Work order: Please repeat each line below exactly, with no images in the copy.

Input records:
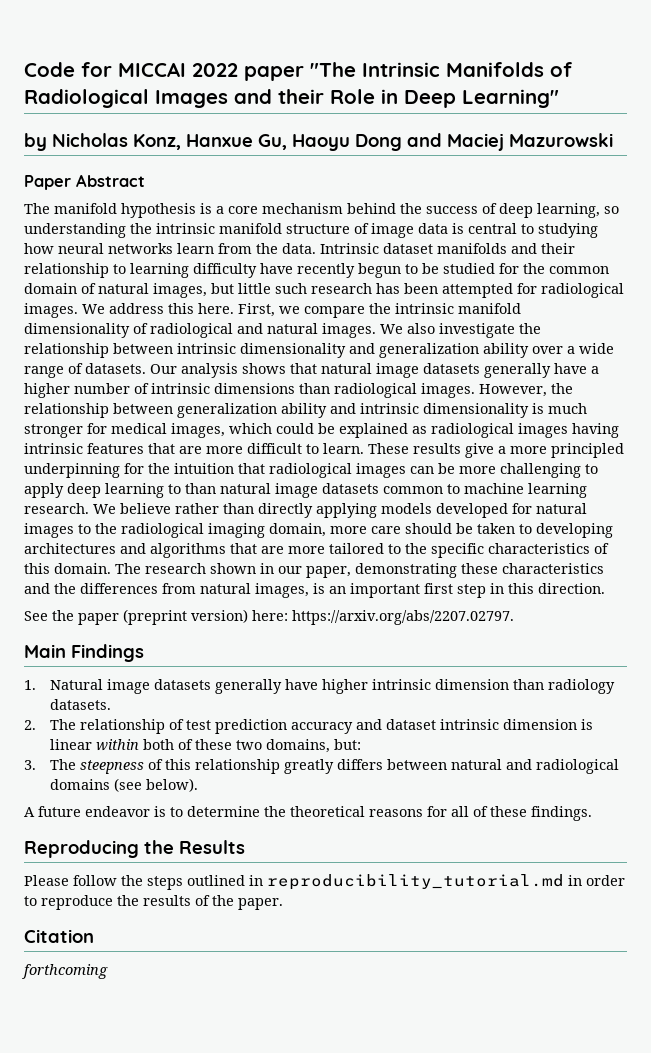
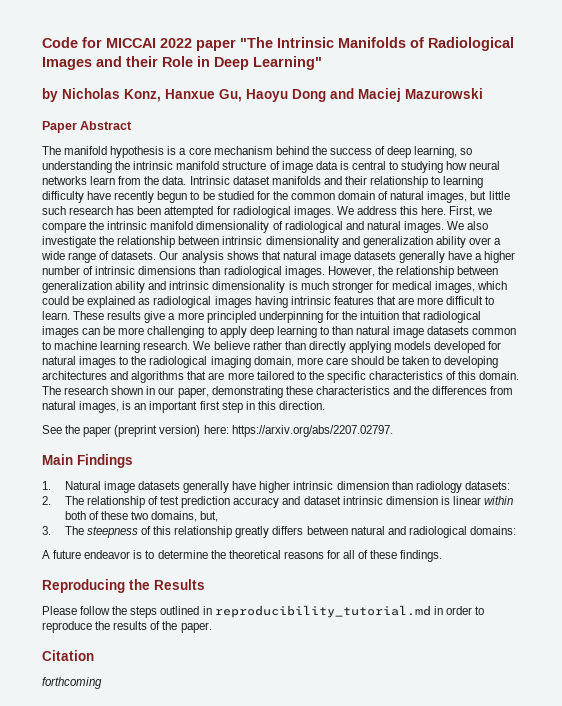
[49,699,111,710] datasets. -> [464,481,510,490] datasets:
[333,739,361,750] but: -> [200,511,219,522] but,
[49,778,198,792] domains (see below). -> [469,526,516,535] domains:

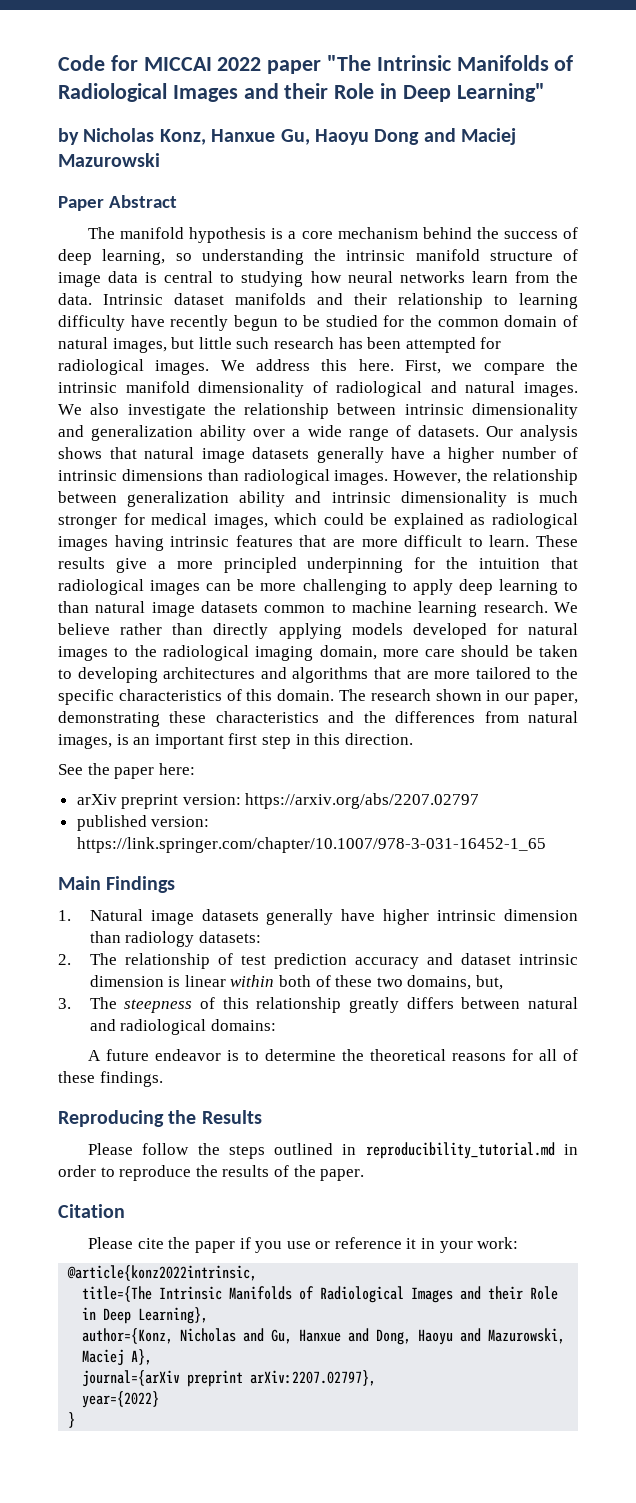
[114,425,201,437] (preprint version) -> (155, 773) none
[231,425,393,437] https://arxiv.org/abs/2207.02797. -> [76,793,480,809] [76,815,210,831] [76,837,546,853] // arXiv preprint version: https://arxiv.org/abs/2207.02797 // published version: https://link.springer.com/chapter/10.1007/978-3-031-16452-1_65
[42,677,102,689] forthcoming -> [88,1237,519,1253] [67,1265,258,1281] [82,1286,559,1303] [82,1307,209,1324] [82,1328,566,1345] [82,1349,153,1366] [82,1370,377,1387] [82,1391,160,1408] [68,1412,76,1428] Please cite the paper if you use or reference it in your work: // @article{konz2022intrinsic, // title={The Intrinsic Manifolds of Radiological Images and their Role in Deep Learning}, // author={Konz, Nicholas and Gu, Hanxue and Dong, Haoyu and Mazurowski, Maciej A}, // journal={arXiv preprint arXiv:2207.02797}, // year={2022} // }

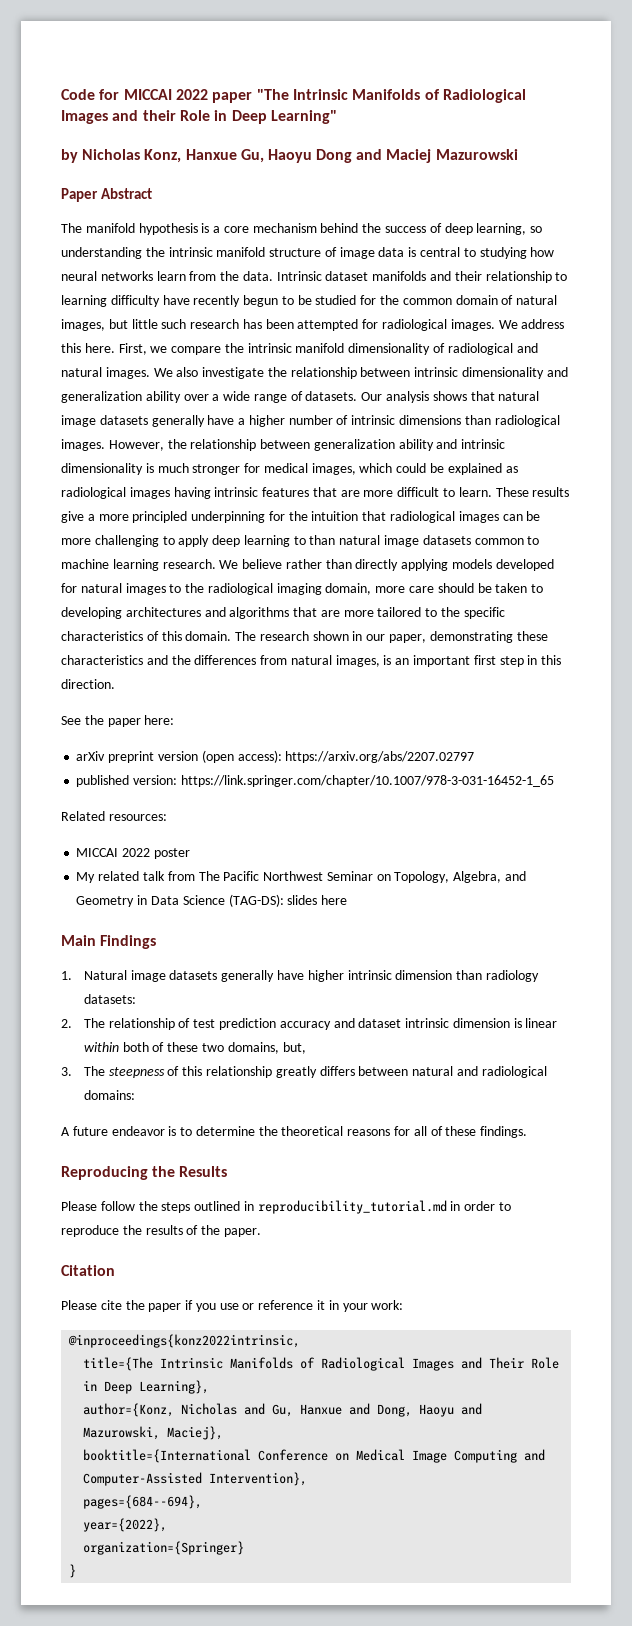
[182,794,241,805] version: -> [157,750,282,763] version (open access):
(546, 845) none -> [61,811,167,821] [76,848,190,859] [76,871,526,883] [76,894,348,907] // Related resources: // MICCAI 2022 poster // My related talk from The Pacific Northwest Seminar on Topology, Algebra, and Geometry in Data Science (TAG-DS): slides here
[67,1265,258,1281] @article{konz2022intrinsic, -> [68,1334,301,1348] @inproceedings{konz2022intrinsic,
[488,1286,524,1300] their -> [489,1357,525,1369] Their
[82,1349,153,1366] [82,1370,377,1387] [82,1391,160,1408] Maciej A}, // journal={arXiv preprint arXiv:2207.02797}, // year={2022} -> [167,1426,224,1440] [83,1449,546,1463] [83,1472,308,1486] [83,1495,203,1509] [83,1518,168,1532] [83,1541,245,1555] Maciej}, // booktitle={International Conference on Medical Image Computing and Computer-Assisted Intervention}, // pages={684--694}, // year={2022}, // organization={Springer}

Answer to the problem:
[49,699,111,710] datasets. -> [464,481,510,490] datasets:
[333,739,361,750] but: -> [200,511,219,522] but,
[49,778,198,792] domains (see below). -> [469,526,516,535] domains:

[114,425,201,437] (preprint version) -> (155, 773) none
[231,425,393,437] https://arxiv.org/abs/2207.02797. -> [76,793,480,809] [76,815,210,831] [76,837,546,853] // arXiv preprint version: https://arxiv.org/abs/2207.02797 // published version: https://link.springer.com/chapter/10.1007/978-3-031-16452-1_65
[42,677,102,689] forthcoming -> [88,1237,519,1253] [67,1265,258,1281] [82,1286,559,1303] [82,1307,209,1324] [82,1328,566,1345] [82,1349,153,1366] [82,1370,377,1387] [82,1391,160,1408] [68,1412,76,1428] Please cite the paper if you use or reference it in your work: // @article{konz2022intrinsic, // title={The Intrinsic Manifolds of Radiological Images and their Role in Deep Learning}, // author={Konz, Nicholas and Gu, Hanxue and Dong, Haoyu and Mazurowski, Maciej A}, // journal={arXiv preprint arXiv:2207.02797}, // year={2022} // }

[182,794,241,805] version: -> [157,750,282,763] version (open access):
(546, 845) none -> [61,811,167,821] [76,848,190,859] [76,871,526,883] [76,894,348,907] // Related resources: // MICCAI 2022 poster // My related talk from The Pacific Northwest Seminar on Topology, Algebra, and Geometry in Data Science (TAG-DS): slides here
[67,1265,258,1281] @article{konz2022intrinsic, -> [68,1334,301,1348] @inproceedings{konz2022intrinsic,
[488,1286,524,1300] their -> [489,1357,525,1369] Their
[82,1349,153,1366] [82,1370,377,1387] [82,1391,160,1408] Maciej A}, // journal={arXiv preprint arXiv:2207.02797}, // year={2022} -> [167,1426,224,1440] [83,1449,546,1463] [83,1472,308,1486] [83,1495,203,1509] [83,1518,168,1532] [83,1541,245,1555] Maciej}, // booktitle={International Conference on Medical Image Computing and Computer-Assisted Intervention}, // pages={684--694}, // year={2022}, // organization={Springer}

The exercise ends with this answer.